Un bel volume scritto quando l'araldica era spesso ancora cronaca e che a tratti indulge in quello che oggi, se esistesse, chiameremmo "gossip araldico"

FJVT

Re: Dell'arme delle famiglie fiorentine

MessaggioInviato: mercoledì 16 novembre 2005, 16:37
da fra' Eusanio da Ocre
Franz Joseph von Trotta ha scritto:...(omissis)...colpisce la "modernità" di molte delle osservazioni critiche dell'Autore che già alla fine del '500 sembra anticipare alcune conclusioni della "nouvelle héraldique" contemporanea; esemplare ad esempio l'osservazione sulla semplicità che distingueva l'araldica primigenia:
"Ma ritornando all'Arme di qui si veggono gli antichi gonfaloni (...) e co' quali nelle mosse e nelle ritirate si reggevano, essere per lo più di semplici e pochi colori, e questi anche non volentieri mescolavano troppo che era uno azzuffargli insieme e rendergli più difficili a riconoscere"
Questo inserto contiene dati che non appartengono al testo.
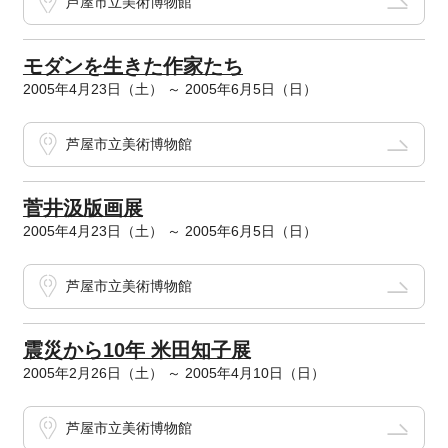
芦屋市立美術博物館
モダンを生きた作家たち
2005年4月23日（土） ～ 2005年6月5日（日）
芦屋市立美術博物館
菅井汲版画展
2005年4月23日（土） ～ 2005年6月5日（日）
芦屋市立美術博物館
震災から10年 米田知子展
2005年2月26日（土） ～ 2005年4月10日（日）
芦屋市立美術博物館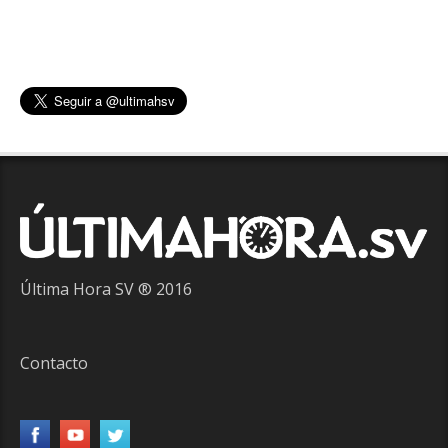
Última Hora SV ® 2016
Contacto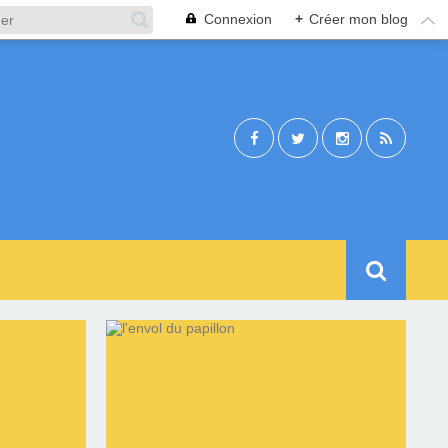
Connexion
+
Créer mon blog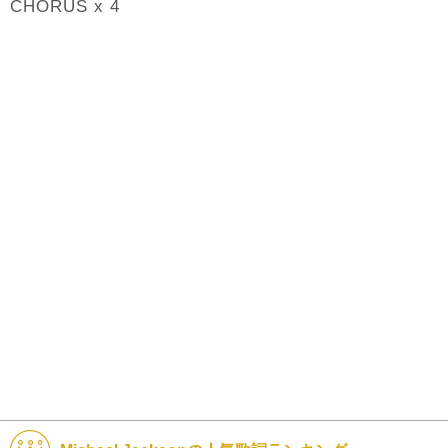
CHORUS x 4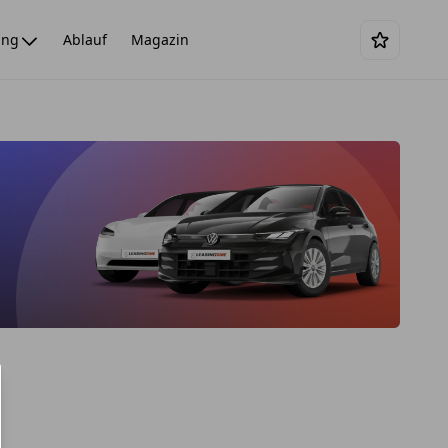
ing
Ablauf
Magazin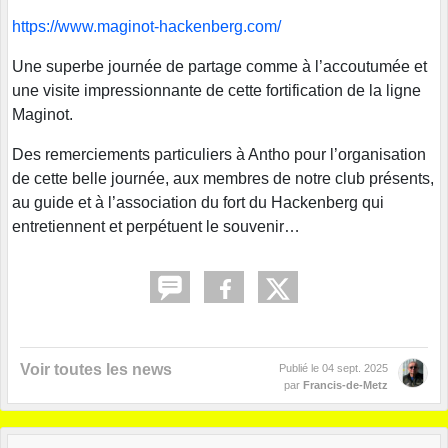
https://www.maginot-hackenberg.com/
Une superbe journée de partage comme à l’accoutumée et
une visite impressionnante de cette fortification de la ligne
Maginot.
Des remerciements particuliers à Antho pour l’organisation
de cette belle journée, aux membres de notre club présents,
au guide et à l’association du fort du Hackenberg qui
entretiennent et perpétuent le souvenir…
Voir toutes les news
Publié le
04 sept. 2025
par
Francis-de-Metz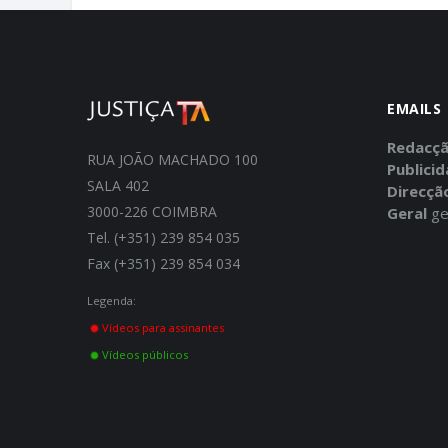
EMAILS
Redacç
RUA JOÃO MACHADO 100
Publici
SALA 402
Direcçã
3000-226 COIMBRA
Geral
ge
Tel. (+351) 239 854 035
Fax (+351) 239 854 034
Legenda:
Vídeos para assinantes
Vídeos públicos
...uno dei tanti casi in cui noi moderni crediamo di aver inventato chissà cosa, mentre invece... ci siamo limitati a copiare.
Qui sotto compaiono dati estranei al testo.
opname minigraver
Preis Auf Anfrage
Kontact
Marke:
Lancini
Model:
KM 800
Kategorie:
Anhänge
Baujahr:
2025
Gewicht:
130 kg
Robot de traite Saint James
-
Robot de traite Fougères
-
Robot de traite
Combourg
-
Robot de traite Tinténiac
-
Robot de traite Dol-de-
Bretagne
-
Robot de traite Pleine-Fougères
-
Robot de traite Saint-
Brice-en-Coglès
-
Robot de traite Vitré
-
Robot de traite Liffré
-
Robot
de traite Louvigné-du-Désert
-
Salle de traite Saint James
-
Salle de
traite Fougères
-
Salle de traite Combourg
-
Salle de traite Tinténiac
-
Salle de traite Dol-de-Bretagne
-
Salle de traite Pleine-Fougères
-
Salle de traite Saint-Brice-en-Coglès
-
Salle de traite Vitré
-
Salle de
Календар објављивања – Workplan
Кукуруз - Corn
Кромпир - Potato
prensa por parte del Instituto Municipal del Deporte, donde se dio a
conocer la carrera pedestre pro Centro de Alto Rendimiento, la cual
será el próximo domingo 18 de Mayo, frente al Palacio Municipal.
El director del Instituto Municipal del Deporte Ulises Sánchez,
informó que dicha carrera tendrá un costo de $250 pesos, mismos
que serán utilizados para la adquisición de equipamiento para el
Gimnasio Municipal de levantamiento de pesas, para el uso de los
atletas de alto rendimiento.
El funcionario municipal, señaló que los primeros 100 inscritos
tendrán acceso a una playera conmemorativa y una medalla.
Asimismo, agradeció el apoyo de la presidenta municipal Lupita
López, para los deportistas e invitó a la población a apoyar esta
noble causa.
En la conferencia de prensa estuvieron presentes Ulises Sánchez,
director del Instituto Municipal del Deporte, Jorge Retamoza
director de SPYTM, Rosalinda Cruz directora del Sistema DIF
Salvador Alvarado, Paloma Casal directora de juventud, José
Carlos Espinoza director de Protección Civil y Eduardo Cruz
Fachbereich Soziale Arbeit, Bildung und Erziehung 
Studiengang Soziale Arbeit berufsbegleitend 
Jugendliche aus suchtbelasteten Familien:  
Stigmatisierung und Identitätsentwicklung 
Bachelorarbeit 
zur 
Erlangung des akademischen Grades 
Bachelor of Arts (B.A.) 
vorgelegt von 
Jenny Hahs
...(omissis)...lascia davvero l'amaro in bocca quella dei Bardi: "Nell'arme de' Bardi...(omissis)..."si riconosce nella parte di sopra i tre leoni per un privilegio d'Inghilterra, guadagnato agevolmente quando vi avevano que' gran traffichi, e di si smisurata somma di moneta servirono quel Re nelle sue guerre con Francia, che ne rimaser diserti: e se così è, troppo costaro lor cari questi pochi leoni e così piccoli" (!)...(omissis)...
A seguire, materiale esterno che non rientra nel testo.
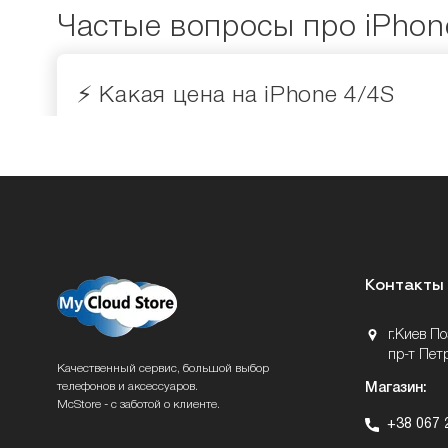
Частые вопросы про iPhon
⚡️ Какая цена на iPhone 4/4S
Контакты
г.Киев П
пр-т Пет
Качественный сервис, большой выбор
телефонов и аксессуаров.
Магазин:
McStore - с заботой о клиенте.
+38 067 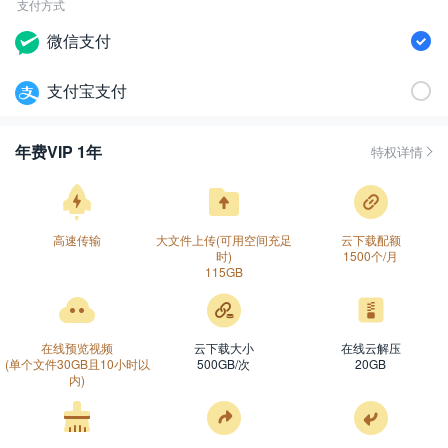
支付方式
微信支付
支付宝支付
年费VIP 1年
特权详情
微
微
高速传输
大文件上传(可用空间充足
云下载配额
时)
1500个/月
微
支
115GB
在线预览视频
云下载大小
在线云解压
(单个文件30GB且10小时以
500GB/次
20GB
内)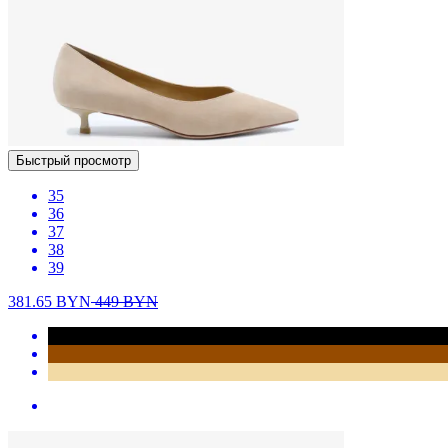
Быстрый просмотр
35
36
37
38
39
381.65
BYN
449
BYN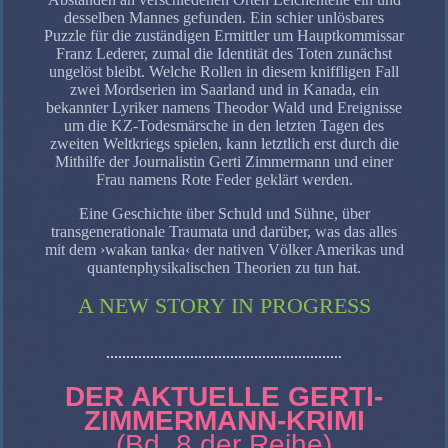
desselben Mannes gefunden. Ein schier unlösbares
Puzzle für die zuständigen Ermittler um Hauptkommissar
Franz Lederer, zumal die Identität des Toten zunächst
ungelöst bleibt. Welche Rollen in diesem kniffligen Fall
zwei Mordserien im Saarland und in Kanada, ein
bekannter Lyriker namens Theodor Wald und Ereignisse
um die KZ-Todesmärsche in den letzten Tagen des
zweiten Weltkriegs spielen, kann letztlich erst durch die
Mithilfe der Journalistin Gerti Zimmermann und einer
Frau namens Rote Feder geklärt werden.
Eine Geschichte über Schuld und Sühne, über
transgenerationale Traumata und darüber, was das alles
mit dem ›wakan tanka‹ der nativen Völker Amerikas und
quantenphysikalischen Theorien zu tun hat.
A NEW STORY IN PROGRESS
...........................................................
DER AKTUELLE GERTI-
ZIMMERMANN-KRIMI
(Bd. 8 der Reihe)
Italiani brava gente, disse qualcuno tempo fa, non si sa se per constatare o :evil: per altro motivo...

Bene :D vale

MessaggioInviato: mercoledì 23 novembre 2005, 15:09
da cipollone
Per bisogno sono a far domande sulla questione del topic. :oops:
Oltre al Crollalanza ed al Marchi che ho già consultato esistono altri testi in cui sono elencate le più notabili famiglie fiorentine con i loro stemmi? Ed on line si trova nulla? Ho cercato qua e là, ma magari i vostri consigli saranno utili a indirizzare meglio il mio affannarsi... :P

MessaggioInviato: mercoledì 23 novembre 2005, 16:17
da eugubino
Domenic Maria Manni dovrebbe essere stato un tipo in gamba.

Non scevro però dal prendere qualche cantonata (almeno a giudicare dai 9 tomi dedicati ai sigilli antichi)... ma quale autore non l'ha mai presa??